Kally Adderkin-Hall looks back at the drink drive case that changed the law

westechmedia
Authored by westechmedia
Posted Saturday, December 15, 2018 - 12:37am

 

As Devon and Cornwall Police begin their Christmas drink drive campaign, former BBC Spotlight presenter Kally Adderkin-Hall looks back at the local case she reported on of Sarah Kettle which went on to change the law and the way the police in this country catch drink drivers.

Sarah Kettle from Falmouth was only 33 and in her mother’s words “living life to full” when she was killed in a car crash on the way home from work in November 1999.

Her mother Mary Kettle received the devastating news from the police that her daughter had been killed due to a driver who “had been driving his car at a very fast speed.  But it was only when we had an inquest that the story evolved."

At the inquest in was revealed that the driver of the other car was drunk and the coroner recorded an open verdict saying that Sarah was an innocent victim of someone who had been drinking. However due to lack of evidence he was unable to record an unlawful death verdict.

Part of the problem was that the driver of the other car that had killed Sarah was unconscious and the law at the time of the accident meant his it was unlawful for the doctors or police to take a sample of blood - doctors would have been committing assault if they had taken a sample without permission.

The other driver Gary Rowe from Redruth, Cornwall later recovered but with no evidence of alcohol in his blood the very most he could be prosecuted for was careless driving, which he plead guilty to and was fined £250 and banned from driving for two years.

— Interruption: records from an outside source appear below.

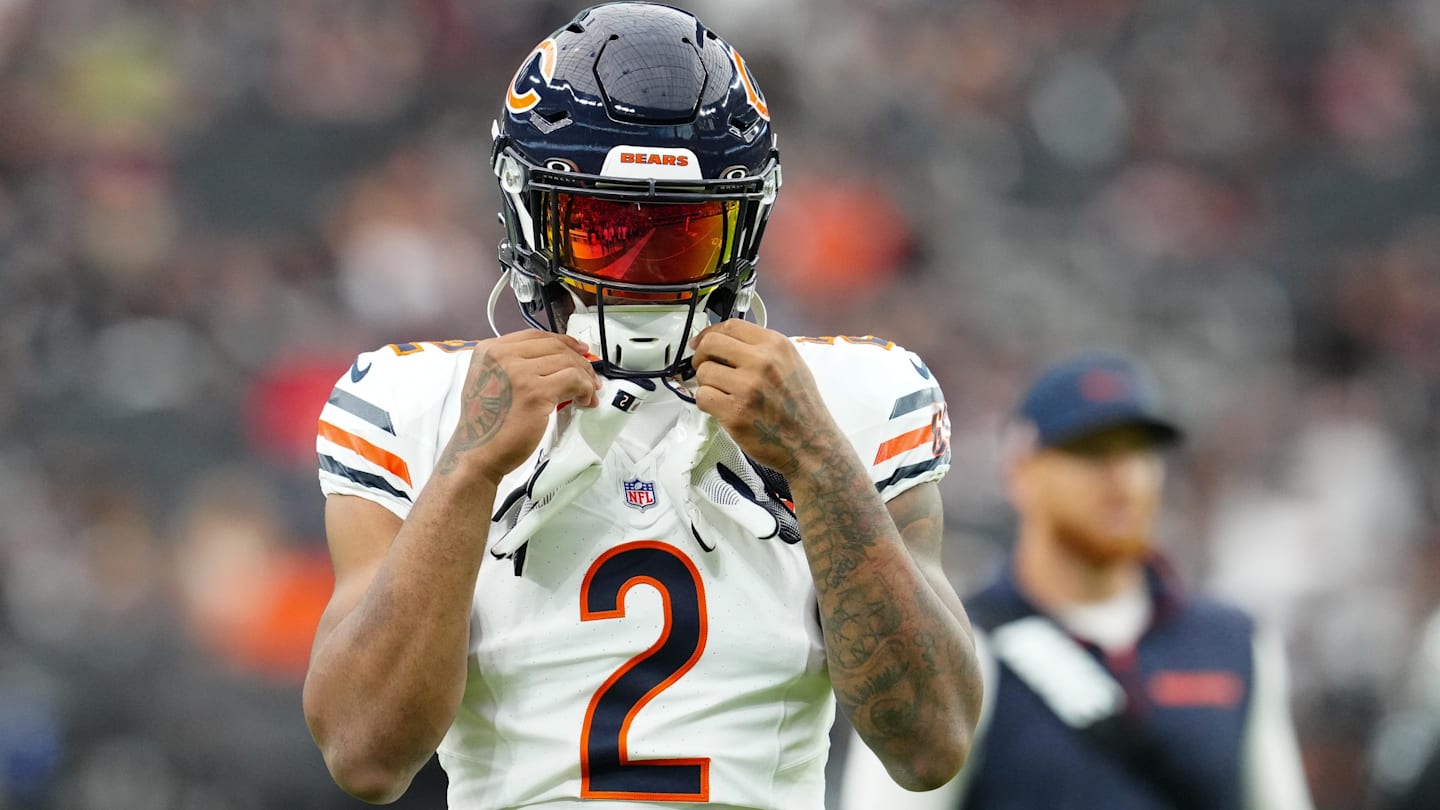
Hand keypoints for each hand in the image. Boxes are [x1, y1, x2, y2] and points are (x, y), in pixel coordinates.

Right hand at [438, 330, 600, 481]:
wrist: (477, 453)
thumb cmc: (486, 424)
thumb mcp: (490, 381)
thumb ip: (516, 366)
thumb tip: (556, 362)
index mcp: (490, 350)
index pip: (536, 336)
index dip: (563, 341)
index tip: (579, 351)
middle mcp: (502, 356)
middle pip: (554, 347)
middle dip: (579, 362)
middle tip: (591, 378)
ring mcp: (519, 373)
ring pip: (567, 362)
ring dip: (585, 378)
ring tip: (589, 394)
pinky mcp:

Sarah’s mother Mary Kettle than began a tireless campaign to change the law to stop other drink driver killers getting away. “The case showed the police just could not do their job. They could not breathalyse him at the scene because the doctor said he was in a life-threatening condition. Then the police went back and were told the same - this was the next day."

Mary Kettle began her campaign and petitioned her local Labour MP for Falmouth, Candy Atherton, met former Home Office Minister Charles Clarke to press for changes to the law. It was then that BBC Spotlight covered the story from the campaign all the way until March 2002 when Mary won her campaign, with the government telling Mary Kettle, of Falmouth, Cornwall, that the law is being changed so blood samples can be taken from unconscious drivers.

https://www.youtube.com/watch?v=CzBGwLJpePQ

 

This change of the law is still in affect today and is very widely used.